# Extracted text
----
Question :

4 moles of A(g) is added to a fixed volume container and left until they arrive at the equilibrium status.

2A(g) <===> A2(g)

At 127 C total pressure of the equilibrium system is 8.314*10^5 Pa and the density of the mixture of gas is 10 kg/m^3 . If the relative atomic weight of A is 30 find the partial pressure of A2(g).


My first attempt towards solving this question is applying PM=dRT equation, where I took d as (30+x) (x is the relative atomic mass of A2(g) )
Then I got x=220
My next thought is finding moles of A2(g) and then obtaining the partial pressure of it.Then again I'm getting another unknown value for moles of A2(g) as follows;

2A(g) <===> A2(g)
initial(moles) 4 -
final (moles) (4-2y) y

How do I solve this?

To solve this question, you can use the principle of conservation of mass to determine the moles of A2(g) at equilibrium.

From the balanced equation, we know that 2 moles of A(g) react to form 1 mole of A2(g). Let's denote the moles of A2(g) at equilibrium as y.

Initially, we start with 4 moles of A(g). As the reaction proceeds, 2 moles of A(g) reacts to form y moles of A2(g). Therefore, the final number of moles of A(g) will be (4 - 2y) and the final number of moles of A2(g) will be y.

Now, we can use the ideal gas equation, PV = nRT, to relate the total pressure and the number of moles of a gas. In this case, the total pressure is given as 8.314 * 10^5 Pa and the temperature is 127°C, which we need to convert to Kelvin (K).

Let's plug in these values into the ideal gas equation:

Total pressure = partial pressure of A(g) + partial pressure of A2(g)
----
# Data extracts

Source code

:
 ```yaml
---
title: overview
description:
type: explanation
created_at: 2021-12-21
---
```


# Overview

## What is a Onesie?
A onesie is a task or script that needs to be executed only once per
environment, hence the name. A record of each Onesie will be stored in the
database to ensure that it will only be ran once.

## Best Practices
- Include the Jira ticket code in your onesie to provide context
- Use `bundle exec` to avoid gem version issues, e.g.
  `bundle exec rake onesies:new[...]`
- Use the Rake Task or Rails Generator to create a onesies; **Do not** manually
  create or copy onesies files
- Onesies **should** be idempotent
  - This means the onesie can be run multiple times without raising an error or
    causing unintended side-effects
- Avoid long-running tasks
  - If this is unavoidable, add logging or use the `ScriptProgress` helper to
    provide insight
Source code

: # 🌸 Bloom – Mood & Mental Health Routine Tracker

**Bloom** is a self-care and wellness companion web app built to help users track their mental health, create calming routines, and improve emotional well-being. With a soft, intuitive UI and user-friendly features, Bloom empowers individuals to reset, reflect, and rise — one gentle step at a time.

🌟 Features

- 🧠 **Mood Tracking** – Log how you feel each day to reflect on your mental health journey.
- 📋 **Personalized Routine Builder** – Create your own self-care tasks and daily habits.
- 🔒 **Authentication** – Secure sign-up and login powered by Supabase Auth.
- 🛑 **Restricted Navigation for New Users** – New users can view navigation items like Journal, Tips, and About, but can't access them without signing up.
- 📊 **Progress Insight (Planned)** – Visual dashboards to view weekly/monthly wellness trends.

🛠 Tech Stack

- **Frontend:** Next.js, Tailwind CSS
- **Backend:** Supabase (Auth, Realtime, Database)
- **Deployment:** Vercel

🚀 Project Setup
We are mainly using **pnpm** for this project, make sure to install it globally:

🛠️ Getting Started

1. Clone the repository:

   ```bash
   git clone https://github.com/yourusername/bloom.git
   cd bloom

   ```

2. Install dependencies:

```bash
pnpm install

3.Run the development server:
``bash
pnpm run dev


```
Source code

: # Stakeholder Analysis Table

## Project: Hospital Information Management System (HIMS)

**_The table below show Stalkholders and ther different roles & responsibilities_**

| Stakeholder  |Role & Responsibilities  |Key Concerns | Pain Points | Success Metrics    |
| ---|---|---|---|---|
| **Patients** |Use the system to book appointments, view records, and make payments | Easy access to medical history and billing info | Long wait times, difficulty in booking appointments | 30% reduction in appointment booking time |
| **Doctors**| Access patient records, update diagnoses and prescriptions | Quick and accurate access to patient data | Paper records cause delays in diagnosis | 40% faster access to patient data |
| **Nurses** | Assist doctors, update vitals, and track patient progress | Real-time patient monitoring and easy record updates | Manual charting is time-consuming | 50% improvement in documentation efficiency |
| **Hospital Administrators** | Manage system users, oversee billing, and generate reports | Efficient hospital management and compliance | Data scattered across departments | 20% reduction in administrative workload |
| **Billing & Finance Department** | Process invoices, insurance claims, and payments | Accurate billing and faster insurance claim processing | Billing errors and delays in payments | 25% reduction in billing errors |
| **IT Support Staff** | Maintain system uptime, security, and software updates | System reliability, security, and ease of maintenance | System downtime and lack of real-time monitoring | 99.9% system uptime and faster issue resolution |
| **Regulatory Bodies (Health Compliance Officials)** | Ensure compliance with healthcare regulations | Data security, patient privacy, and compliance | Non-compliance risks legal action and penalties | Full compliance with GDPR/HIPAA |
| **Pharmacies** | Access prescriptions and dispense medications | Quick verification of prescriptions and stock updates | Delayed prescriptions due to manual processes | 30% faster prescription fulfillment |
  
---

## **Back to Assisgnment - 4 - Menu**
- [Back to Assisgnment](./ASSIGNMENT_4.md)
----
# Description of the task
Retype the passage of the equilibrium thread between "At 127 C total" and "A2(g) at equilibrium.", inclusive. The records that accompany this page are drawn from a separate source.

# Exercise result
At 127 C total pressure of the equilibrium system is 8.314*10^5 Pa and the density of the mixture of gas is 10 kg/m^3 . If the relative atomic weight of A is 30 find the partial pressure of A2(g).


My first attempt towards solving this question is applying PM=dRT equation, where I took d as (30+x) (x is the relative atomic mass of A2(g) )
Then I got x=220
My next thought is finding moles of A2(g) and then obtaining the partial pressure of it.Then again I'm getting another unknown value for moles of A2(g) as follows;

2A(g) <===> A2(g)
initial(moles) 4 -
final (moles) (4-2y) y

How do I solve this?

To solve this question, you can use the principle of conservation of mass to determine the moles of A2(g) at equilibrium.